Spring model. When the PNs are kept near to threshold, they become more sensitive for weak inputs. In this visualisation, a weak image was used as fictive input, and an activity threshold was assumed. When a pixel value was above threshold, it was clipped to white, whereas below threshold it was clipped to black. Adding a weak noisy signal still keeps most pixels below threshold (A; top – visualisation of the picture; bottom – an example with a sine wave as signal; here, the threshold is the blue line, activity above threshold is given in red and the original sine wave without noise is shown in yellow). Adding more noise allows visualisation of the weak picture (B, upper; in the lower sine wave case the periodicity is now visible in the suprathreshold pixels), whereas adding too much noise removes the picture information (C; with close to random spatial distribution of white and black pixels). This mechanism has been described as stochastic resonance for visual perception. The figure was inspired by Fig. 1 in Simonotto et al. (1997). Although the pictures in this visualisation are static, adding an appropriate amount of noise (i.e. keeping the PNs close to threshold) is most effective in a dynamic situation. For a dynamic version of this phenomenon see the supplementary movies in an article about excitatory LNs (Shang et al., 2007).

Figure 6

Selective networks. Effect of heterogeneous inhibitory interglomerular LNs on signal processing. In the images here, I simulate the situation whereby adjacent pixels in an image would correspond to ORNs with overlapping response profiles.
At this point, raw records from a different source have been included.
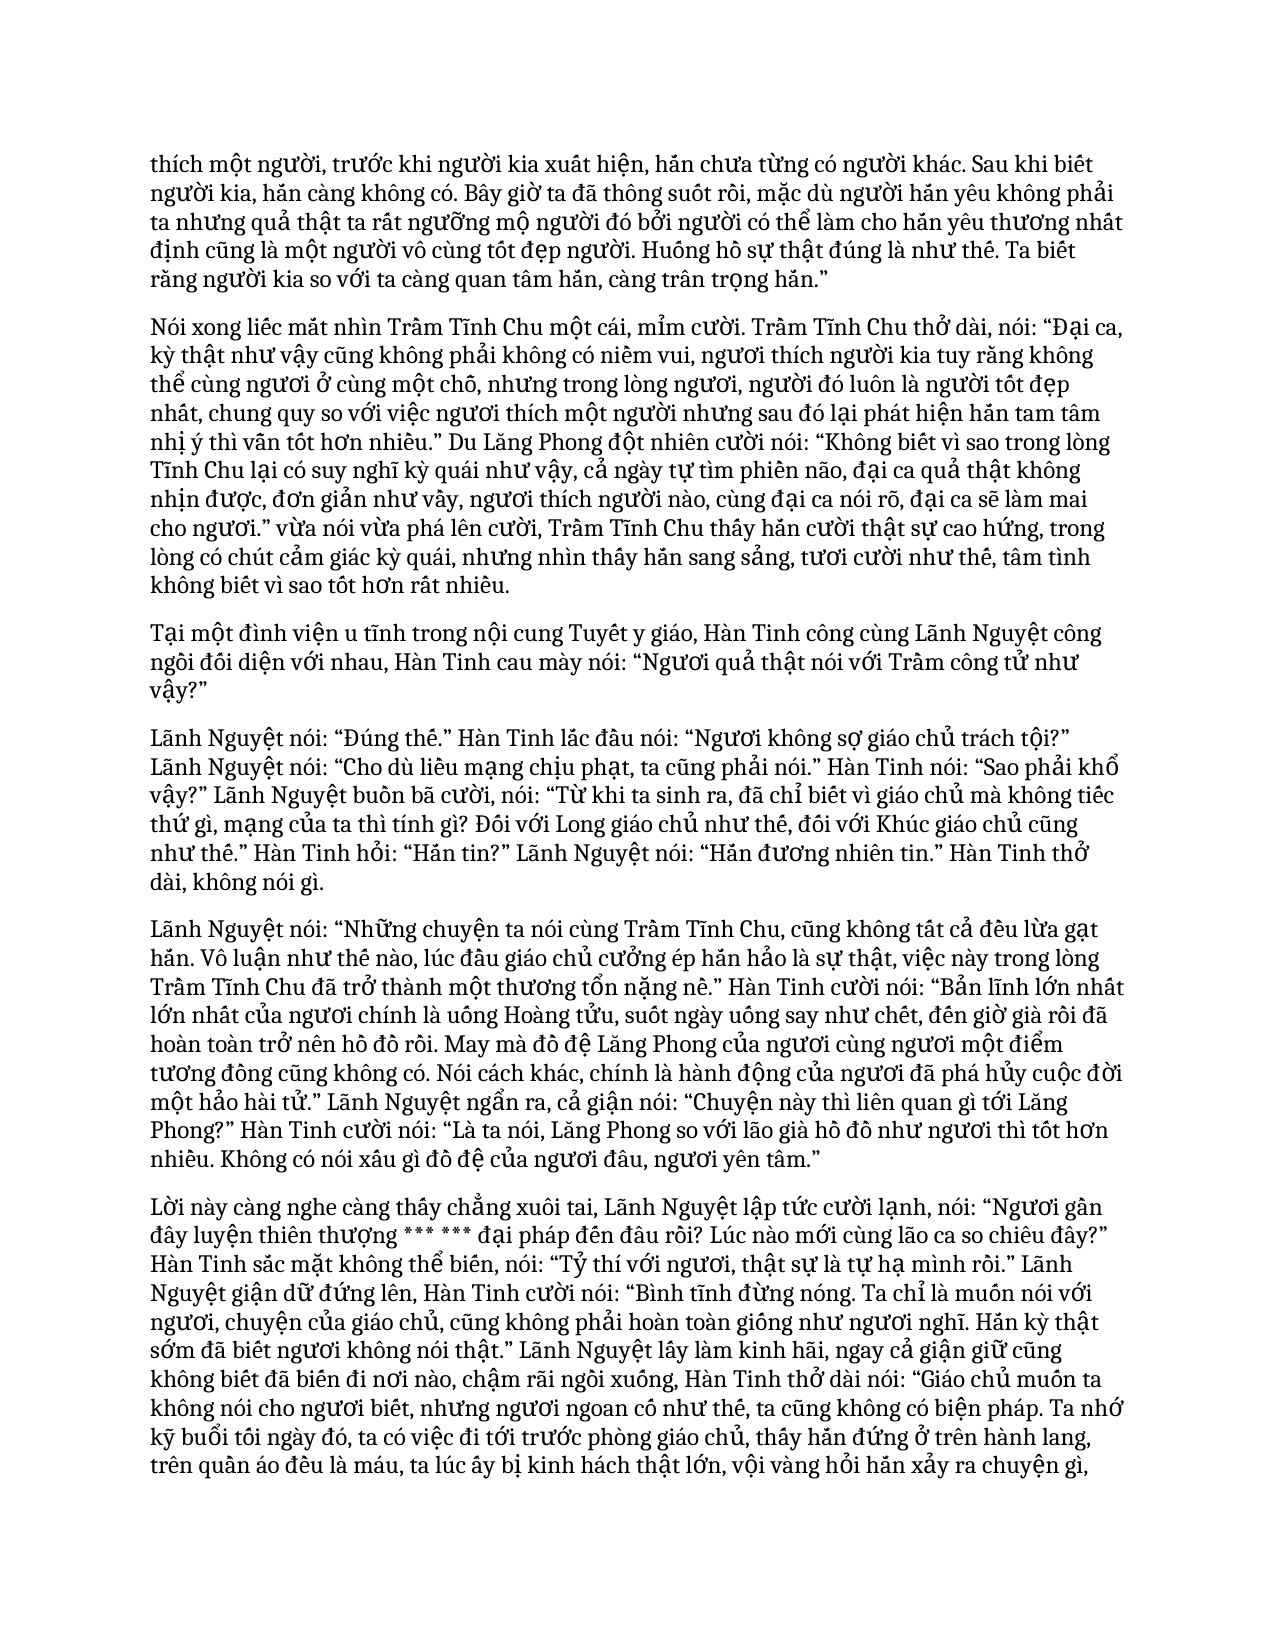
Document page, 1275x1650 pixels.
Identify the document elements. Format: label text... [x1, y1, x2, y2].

text Lãnh Nguyệt nói: “Những chuyện ta nói cùng Trầm Tĩnh Chu, cũng không tất cả đều lừa gạt hắn. Vô luận như thế nào, lúc đầu giáo chủ cưởng ép hắn hảo là sự thật, việc này trong lòng Trầm Tĩnh Chu đã trở thành một thương tổn nặng nề.” Hàn Tinh cười nói: “Bản lĩnh lớn nhất lớn nhất của ngươi chính là uống Hoàng tửu, suốt ngày uống say như chết, đến giờ già rồi đã hoàn toàn trở nên hồ đồ rồi. May mà đồ đệ Lăng Phong của ngươi cùng ngươi một điểm tương đồng cũng không có. Nói cách khác, chính là hành động của ngươi đã phá hủy cuộc đời một hảo hài tử.” Lãnh Nguyệt ngẩn ra, cả giận nói: “Chuyện này thì liên quan gì tới Lăng Phong?” Hàn Tinh cười nói: “Là ta nói, Lăng Phong so với lão già hồ đồ như ngươi thì tốt hơn nhiều. Không có nói xấu gì đồ đệ của ngươi đâu, ngươi yên tâm.” [150, 915, 1125, 1174]
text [150, 1192, 1125, 1480]
text Nói xong liếc mắt nhìn Trầm Tĩnh Chu một cái, mỉm cười. Trầm Tĩnh Chu thở dài, nói: “Đại ca, kỳ thật như vậy cũng không phải không có niềm vui, ngươi thích người kia tuy rằng không thể cùng ngươi ở cùng một chỗ, nhưng trong lòng ngươi, người đó luôn là người tốt đẹp nhất, chung quy so với việc ngươi thích một người nhưng sau đó lại phát hiện hắn tam tâm nhị ý thì vẫn tốt hơn nhiều.” Du Lăng Phong đột nhiên cười nói: “Không biết vì sao trong lòng Tĩnh Chu lại có suy nghĩ kỳ quái như vậy, cả ngày tự tìm phiền não, đại ca quả thật không nhịn được, đơn giản như vầy, ngươi thích người nào, cùng đại ca nói rõ, đại ca sẽ làm mai cho ngươi.” vừa nói vừa phá lên cười, Trầm Tĩnh Chu thấy hắn cười thật sự cao hứng, trong lòng có chút cảm giác kỳ quái, nhưng nhìn thấy hắn sang sảng, tươi cười như thế, tâm tình không biết vì sao tốt hơn rất nhiều. [150, 312, 1125, 600]
text Lãnh Nguyệt nói: “Đúng thế.” Hàn Tinh lắc đầu nói: “Ngươi không sợ giáo chủ trách tội?” Lãnh Nguyệt nói: “Cho dù liều mạng chịu phạt, ta cũng phải nói.” Hàn Tinh nói: “Sao phải khổ vậy?” Lãnh Nguyệt buồn bã cười, nói: “Từ khi ta sinh ra, đã chỉ biết vì giáo chủ mà không tiếc thứ gì, mạng của ta thì tính gì? Đối với Long giáo chủ như thế, đối với Khúc giáo chủ cũng như thế.” Hàn Tinh hỏi: “Hắn tin?” Lãnh Nguyệt nói: “Hắn đương nhiên tin.” Hàn Tinh thở dài, không nói gì. [150, 724, 1125, 896]
text Tại một đình viện u tĩnh trong nội cung Tuyết y giáo, Hàn Tinh công cùng Lãnh Nguyệt công ngồi đối diện với nhau, Hàn Tinh cau mày nói: “Ngươi quả thật nói với Trầm công tử như vậy?” [150, 619, 1125, 705]
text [150, 150, 1125, 294]
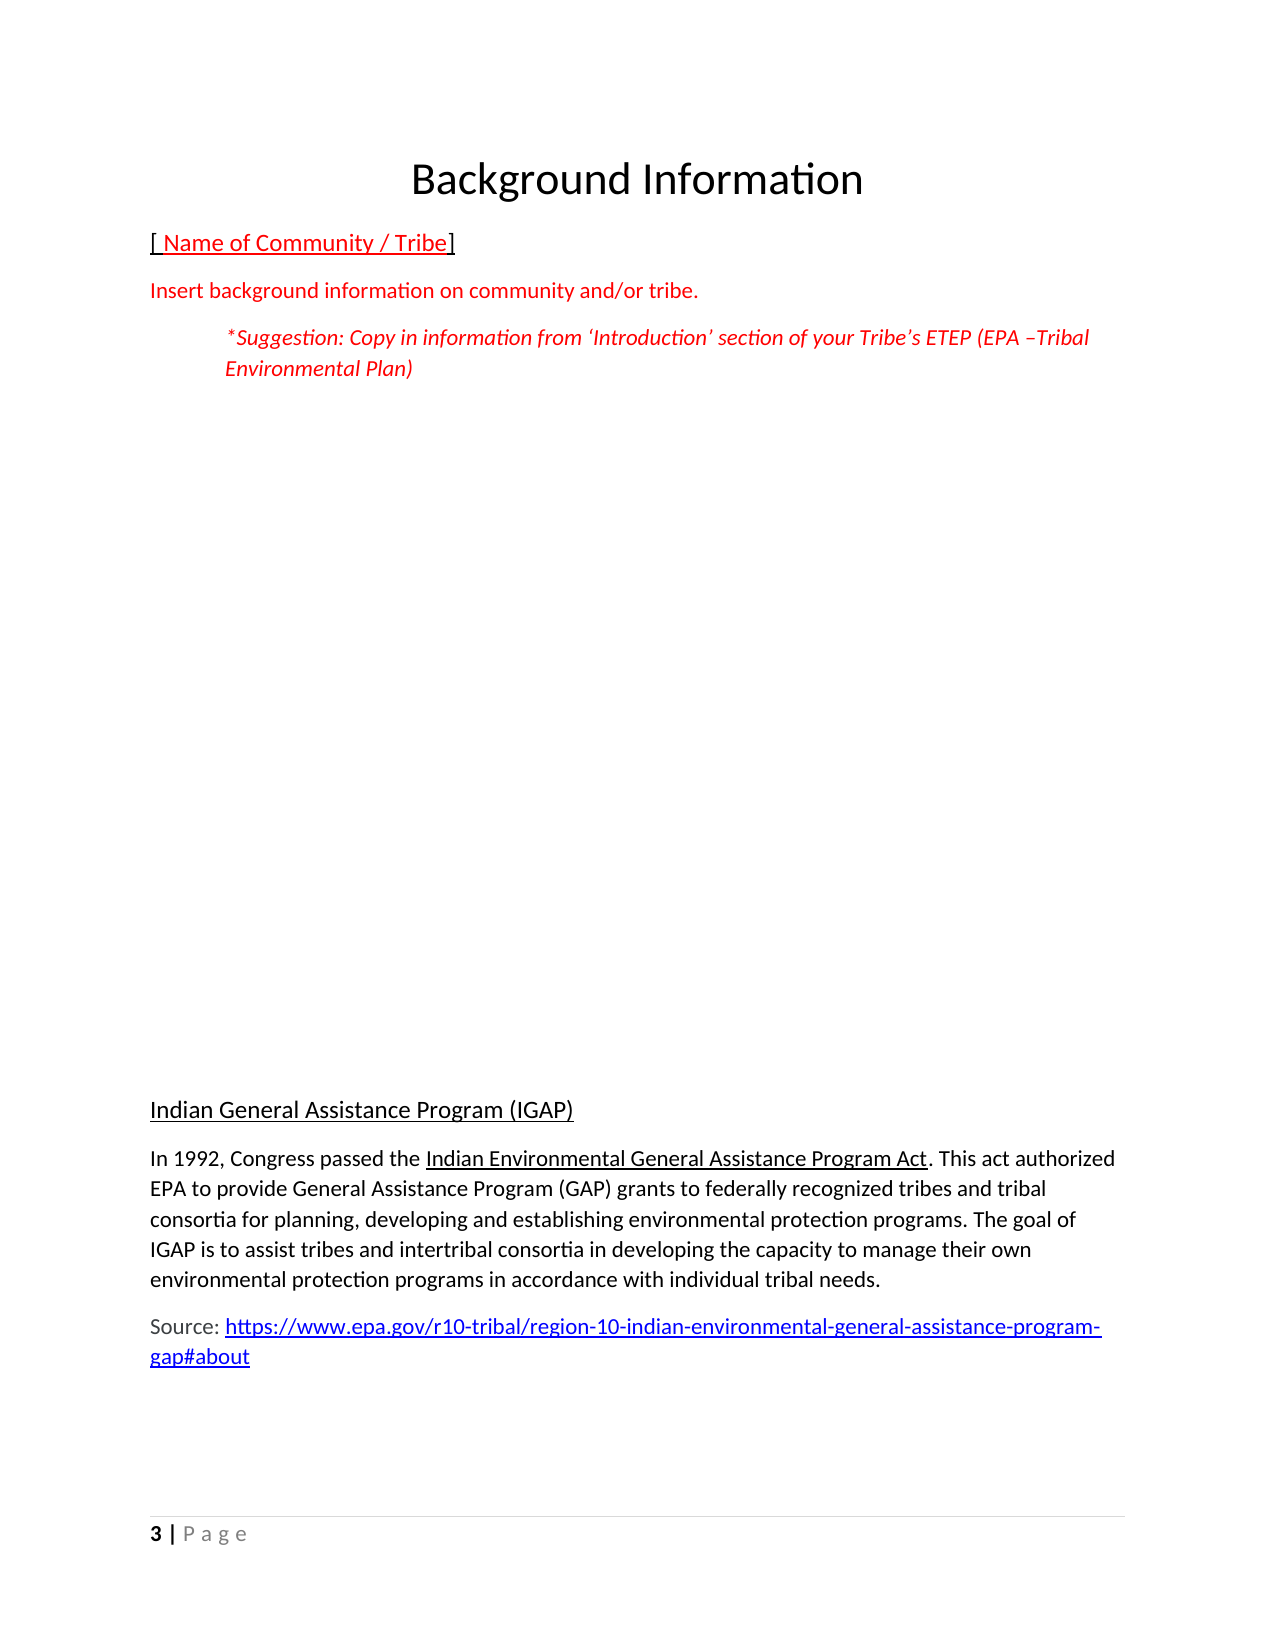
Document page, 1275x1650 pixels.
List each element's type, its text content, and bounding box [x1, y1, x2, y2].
The closer that two pixels are in space (on the photograph), the more overlapping are the response profiles of the ORNs that they symbolise. Under these conditions, a lateral connectivity scheme whereby a glomerulus inhibits other glomeruli with a strength scaled to their response overlap corresponds to an unsharp-mask filter in image processing. In the figure, an original image (A) has been unsharp masked using increasing radii (from B to D), but with equal strength. Local details are best captured in B, global contrasts are strengthened in D. This selective lateral inhibition increases local contrast in sensory processing.

Figure 7

Learning in the AL network. Model of associative plasticity in the AL after differential conditioning. (A) After differential conditioning, glomerular responses increase in those glomeruli responding only to the positively reinforced odor (‘A glomerulus’), or those that do not respond to any of the trained odors (‘none glomerulus’), decrease in glomeruli that respond to the positive and negative odor, and remain unchanged if they respond only to the negative odor. (B) Two synaptic learning rules explain the data – (1) long-term potentiation (LTP) at the excitatory ORN–PN synapse under the control of the unconditioned stimulus (US; reward) as a positive reinforcer; coincident activity (red) at the ORN–PN synapse will strengthen synapses (arrow up) only if the US is present; and (2) reinforcer-independent Hebbian LTP/long-term depression (LTD) at the inhibitory LN–ORN synapse. Coincident presynaptic and postsynaptic activity (red) leads to LTP. No activity (blue) in the postsynaptic ORN and activity (red) in the presynaptic LN leads to LTD. (C) Model of learning-induced plasticity in the AL. The learning rules shown in B create the observations reported in A. See Rath et al. (2011) for details.